The temptation to package your message in a video is difficult to resist. Video is brilliant at making complex concepts easily understandable. Video can engage an audience on an emotional and informative level in a way that text simply can not. Not to mention that when it comes to press releases, we see that multimedia content, including video, can drive press release views.
Assuming first that you’re sharing quality, engaging content, you still must remember that a video made for offline consumption does not always translate perfectly for online distribution.
Keep it short – Online audiences are not as attentive as offline audiences. Distractions come in many ways when browsing the web. Online video should ideally be under three minutes long. The shorter the better.
Make Text a Friend Not a Foe – Google needs the text to find your video but the traditional uses of text on screen can create poor online user experiences. So what’s the solution? Christian Heilmann, developer evangelist from Mozilla Popcorn, shared a possible answer at a Newsrewired event.
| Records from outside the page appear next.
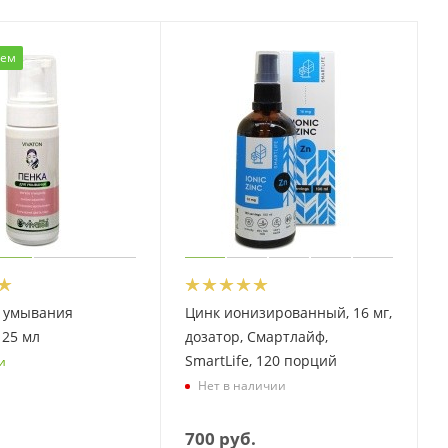
уем
я умывания
Цинк ионизированный, 16 мг,
125 мл
дозатор, Смартлайф,
SmartLife, 120 порций
и
Нет в наличии
700
руб.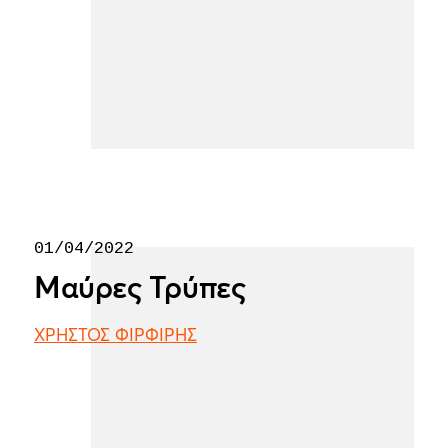
01/04/2022
Μαύρες Τρύπες
ΧΡΗΣΤΟΣ ΦΙΡΦΙΡΗΣ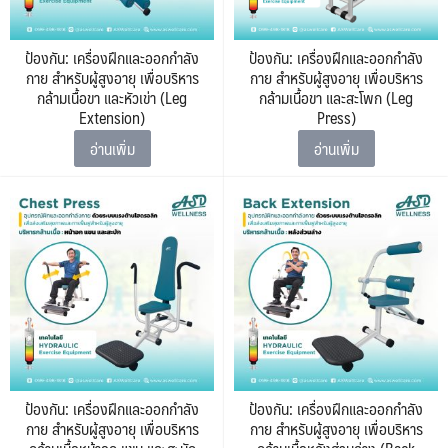
ป้องกัน: เครื่องฝึกและออกกำลัง
ป้องกัน: เครื่องฝึกและออกกำลัง
กาย สำหรับผู้สูงอายุ เพื่อบริหาร
กาย สำหรับผู้สูงอายุ เพื่อบริหาร
กล้ามเนื้อขา และหัวเข่า (Leg
กล้ามเนื้อขา และสะโพก (Leg
Extension)
Press)
อ่านเพิ่ม
อ่านเพิ่ม
ป้องกัน: เครื่องฝึกและออกกำลัง
ป้องกัน: เครื่องฝึกและออกกำลัง
กาย สำหรับผู้สูงอายุ เพื่อบริหาร
กาย สำหรับผู้สูงอายุ เพื่อบริหาร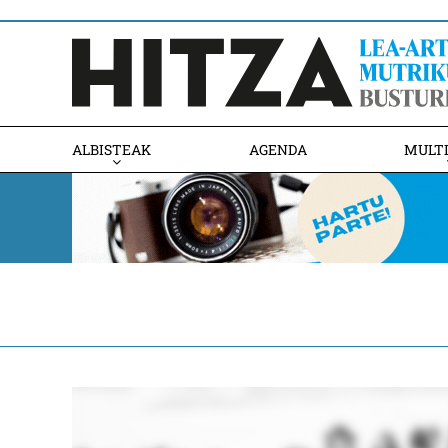
ALBISTEAK
AGENDA
MULT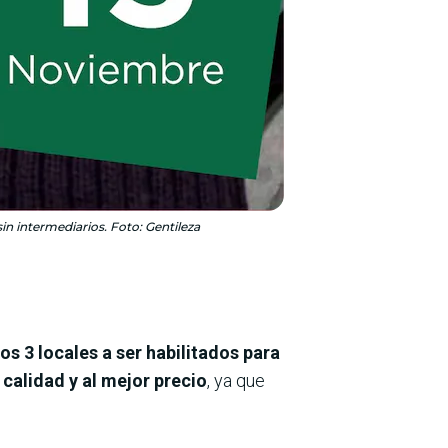
in intermediarios. Foto: Gentileza
los 3 locales a ser habilitados para
 calidad y al mejor precio
, ya que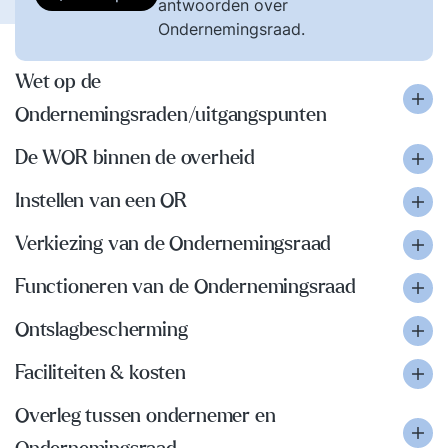
antwoorden over
Ondernemingsraad.
Wet op de
Ondernemingsraden/uitgangspunten
De WOR binnen de overheid
Instellen van een OR
Verkiezing van de Ondernemingsraad
Functioneren van de Ondernemingsraad
Ontslagbescherming
Faciliteiten & kosten
Overleg tussen ondernemer en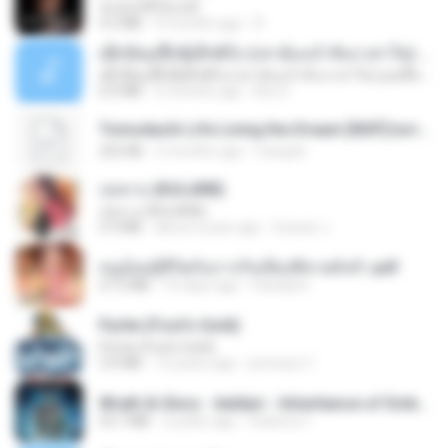
ฉันมันก็ดีได้แค่นี้
4.2 MB
9 months ago
D
ເຊົາຮ້ອງເຖົ້າຊິເອົາທໍ່ໃດ (เซาฮ้องเถ้าสิเอาเท่าใด) ບຸນເກີດ ຫນູຫ່ວງ ft. ໂສພາ ຈຸນທະລາ
ເຊົາຮ້ອງເຖົ້າຊິເອົາທໍ່ໃດ (เซาฮ้องเถ้าสิเอาเท่าใด) ບຸນເກີດ ຫນູຫ່ວງ ft. ໂສພາ ຈຸນທະລາ
6.0 MB
2 months ago
But G.
Tomodachi Life Living the Dream [NSP].torrent
252 KB
2 months ago
margob
กุหลาบ (KULARB)
กุหลาบ (KULARB)
5.9 MB
about a year ago
Suwan J.
หนูน้อยสู้ชีวิตกับภารกิจเลี้ยงพี่ชายทั้งห้า.pdf
27.2 MB
16 days ago
Pandarin
Pyrite (Fool's Gold)
Pyrite (Fool's Gold)
3.4 MB
12 years ago
princess Y.
Wrath & Glory - Aeldari - Inheritance of Embers.pdf
53.7 MB
2 years ago
federico f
Heilmann explained that video is a black hole on the web. Google is unable to go through a video like it goes through a text. A good headline and a lengthy description is all we have to make it seen.
So how can we make our video more searchable and more findable? Heilmann’s suggestion is to always separate your content from your presentation. Any text should never be in the images. Any text in a video should be overlaying it. It makes the text easily edited, translated, enhanced or deleted when required. Titles and subtitles and are loved by Google and therefore, as Heilmann puts it, “separation increases search-ability and find-ability . . . search engines have something to bite into.”
The big question now is: how do we do it? Heilmann is a big fan of HTML5 video as an answer to these problems. HTML5 video makes it more accessible on the web by allowing the maker to easily separate text and images. Text is over imposed and can easily be edited and found by search engines. Like music made of many different tracks laid on top of each other, HTML5 video text is placed in a running track. Different kind of texts can be added to different tracks. Broadly speaking, there are 3 different tracks:
- Subtitles: translations of the dialogue in the video for when audio is available but not understood. Subtitles are shown over the video.
- Captions: transcription of the dialogue, sound effects, musical cues and other audio information for when the viewer is deaf/hard of hearing, or the video is muted. Captions are also shown over the video.
- Chapters: they are used to create navigation within the video. Typically they’re in the form of a list of chapters that the viewer can click on to go to a specific chapter.
A good example of a video using the above feature is shown here:
The overlaying is unscripted in the coding itself. Suddenly, the invisibility cloak is lifted and the video is findable, searchable and flexible . . . all things you will most certainly want when sharing your videos.